Exercise brief:
Images should not appear in the copy, yet every line of the listing below must be printed exactly.

Given information:
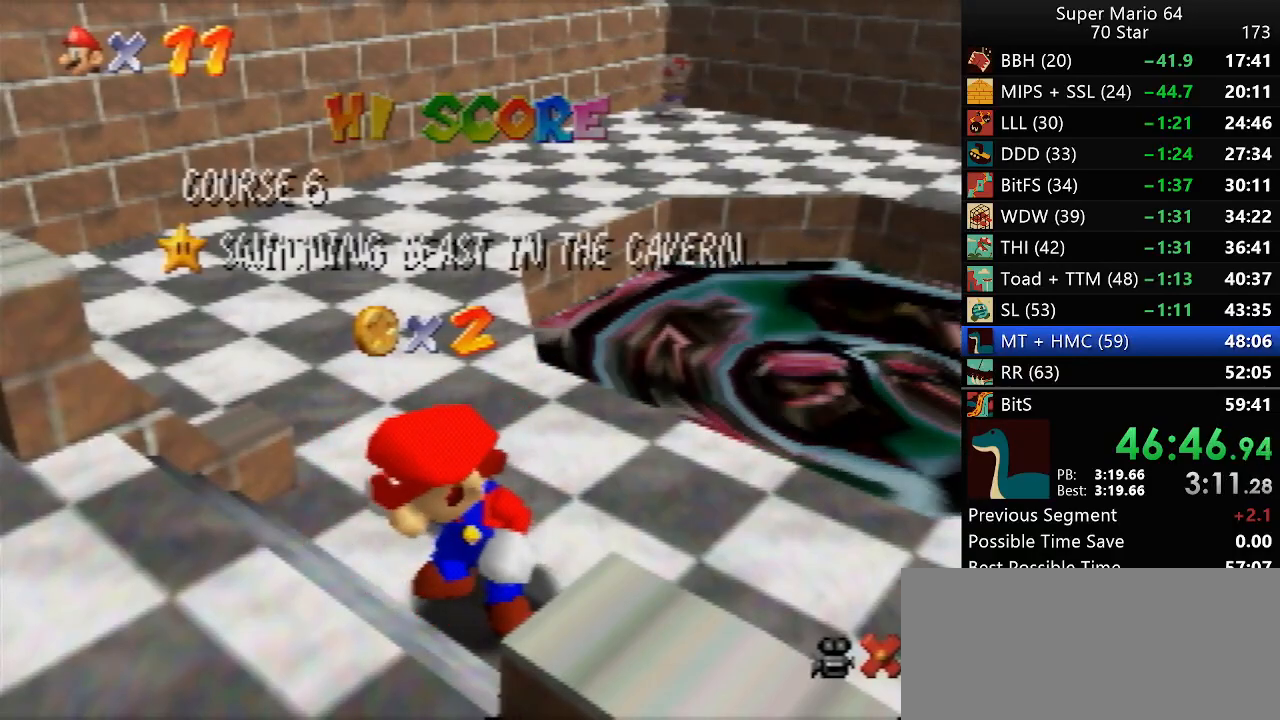
{"buttons": [], "left_stick": "down", "events": []}
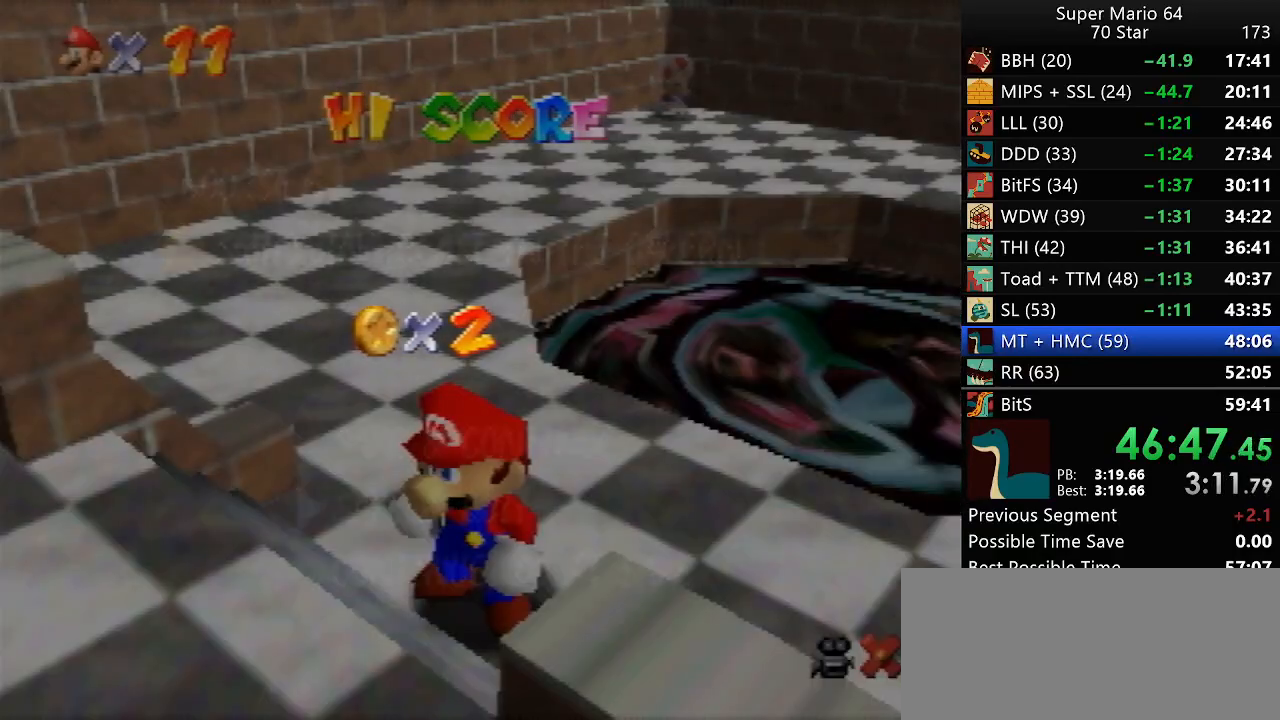
{"buttons": [], "left_stick": "up-right", "events": [[183, "A", "down"], [217, "left_stick", "center"], [250, "A", "up"], [300, "left_stick", "up-right"]]}
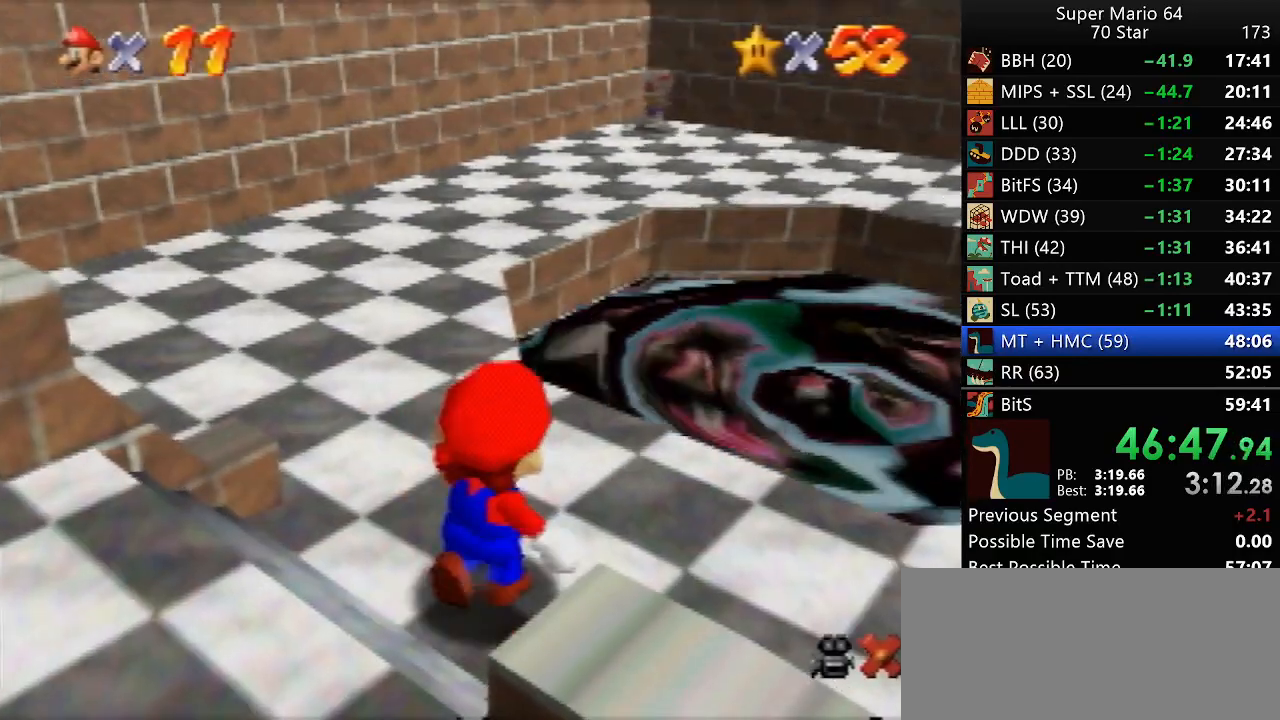
{"buttons": [], "left_stick": "up-right", "events": []}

Finished task:
{"buttons": [], "left_stick": "down", "events": []}
{"buttons": [], "left_stick": "up-right", "events": [[183, "A", "down"], [217, "left_stick", "center"], [250, "A", "up"], [300, "left_stick", "up-right"]]}
{"buttons": [], "left_stick": "up-right", "events": []}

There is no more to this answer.